● What is expected: Copy the lines below exactly. No picture goes into the copy.

Start of Block

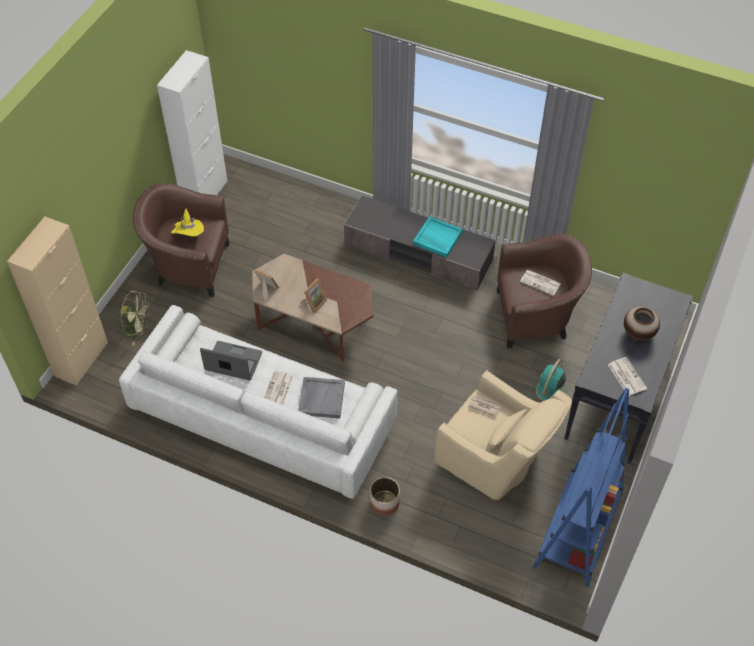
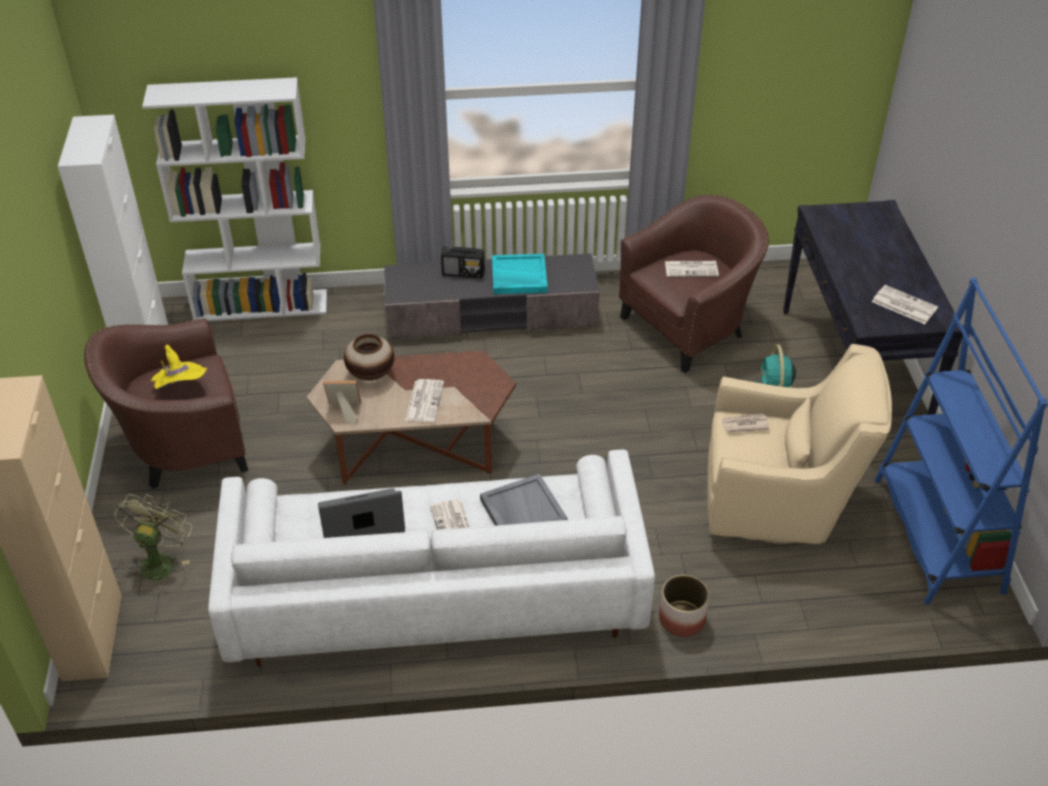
camera: 30 degrees left, 10 degrees down
green fan [119,290,151,346] -> green fan turned 60 degrees counterclockwise [114,494,192,586]
picture frame [300,279,327,314] -> newspaper [405,379,444,422]
vase [624,307,660,341] -> vase moved to [344,334,394,381]
none -> white bookcase [142,77,327,321]
none -> radio [441,246,485,279]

End of Block

● Written response:
camera: 30 degrees left, 10 degrees down
green fan [119,290,151,346] -> green fan turned 60 degrees counterclockwise [114,494,192,586]
picture frame [300,279,327,314] -> newspaper [405,379,444,422]
vase [624,307,660,341] -> vase moved to [344,334,394,381]
none -> white bookcase [142,77,327,321]
none -> radio [441,246,485,279]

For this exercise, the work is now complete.